An open court is a court which is open to members of the public. Anyone may attend court, as long as he or she does so without causing a disruption. In some nations, open courts are the norm and members of the public freely attend trials they are interested in. In other regions of the world, courts are more commonly closed, with access being limited to the parties involved and their witnesses.
The proceedings in an open court are documented to create a court record and this record can also later be reviewed by members of the public. If the court needs to hear sensitive information, the court may be temporarily cleared. This may also be the case if there are concerns about witness intimidation or if a witness may be subjected to undue stress by having to testify in front of a crowd. For example, in a case concerning child abuse, the court might be cleared when the child testifies to make the child feel more comfortable.
When material which may be prejudicial in nature needs to be discussed, the court will also be cleared, or the material will be discussed in judge's chambers. This holds true for things like motions and disputes over evidence. In all other cases, however, members of the public will be allowed to remain seated in an open court unless there is a compelling reason to remove them.
While members of the public have a right to attend open court, they cannot disrupt or interfere with the trial. A judge can order audience members removed if they become distracting and people can also be charged with contempt of court for failing to behave respectfully or resisting orders to leave the court. The bailiff is in charge of enforcing the judge's orders and escorting people out of court if they disrupt the proceedings.

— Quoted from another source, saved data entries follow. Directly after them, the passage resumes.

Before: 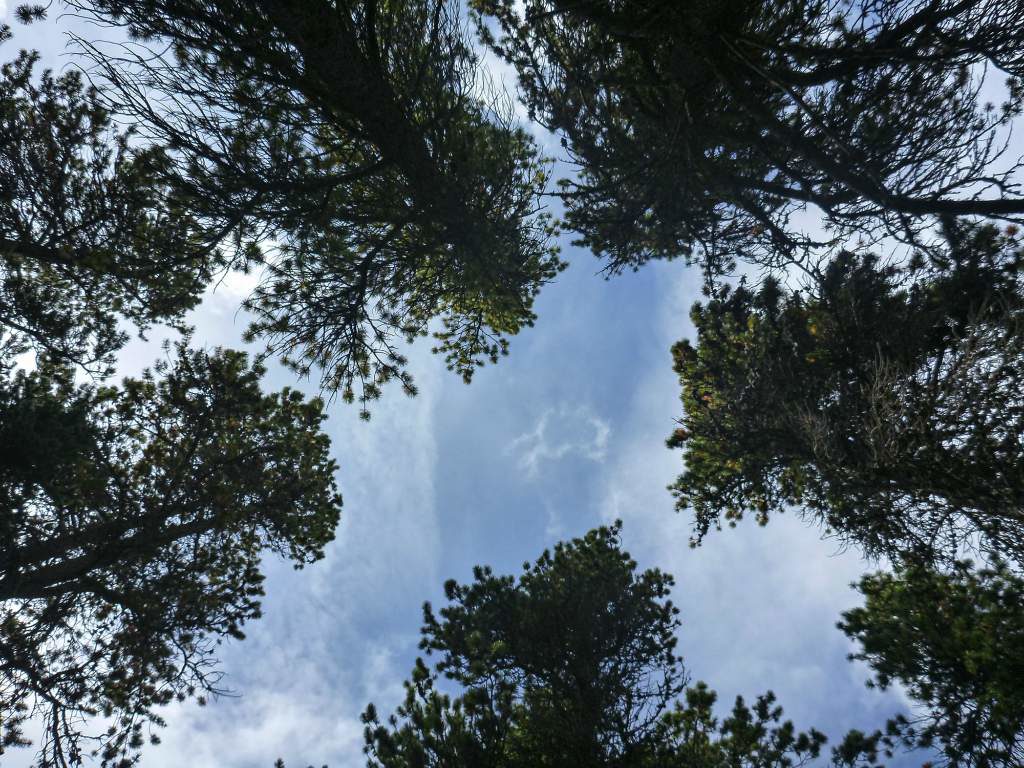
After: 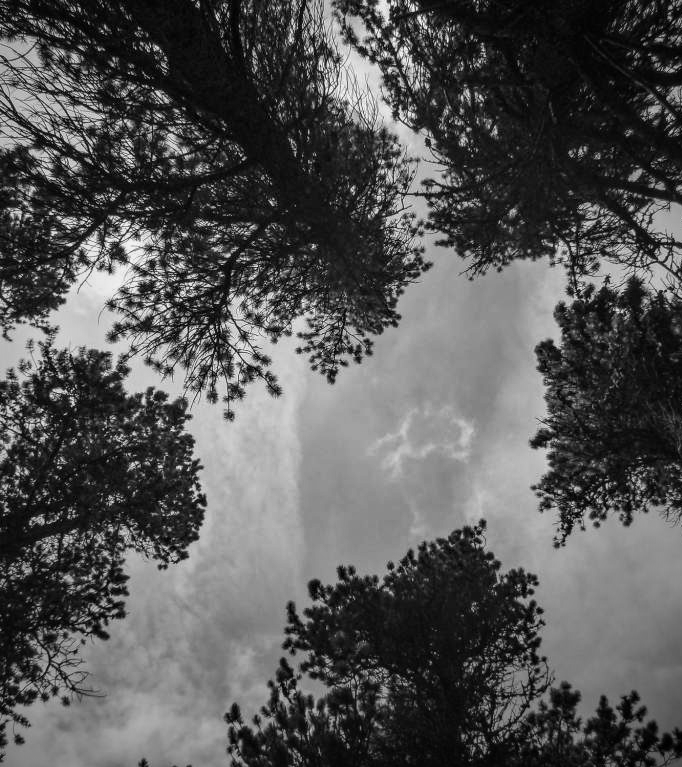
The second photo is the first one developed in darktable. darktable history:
local contrast: on, module defaults
contrast brightness saturation: contrast 0.28
vignetting: fall-off start 72.14%, fall-off radius 108.07%, brightness -0.713, saturation -0.488, center (-0.054, -0.359), width/height ratio 0.729
crop and rotate: left 13.342%, right 19.991%
white balance: red 0.931, blue 1.11
shadows and highlights: on, module defaults
monochrome: a -6.99, b 35.61, size 1.4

The idea behind holding trials in public is that they will be more fair when members of the public can observe. It is also harder to make deals, offer bribes, and otherwise manipulate the judicial system when trials occur in plain sight in an open court. Courts are also kept open as a matter of public interest; members of a community may want to be able to file a trial as it unfolds, especially if the trial pertains to a controversial or high profile issue. When judges or lawyers believe that court should be closed, they must provide justification for doing so.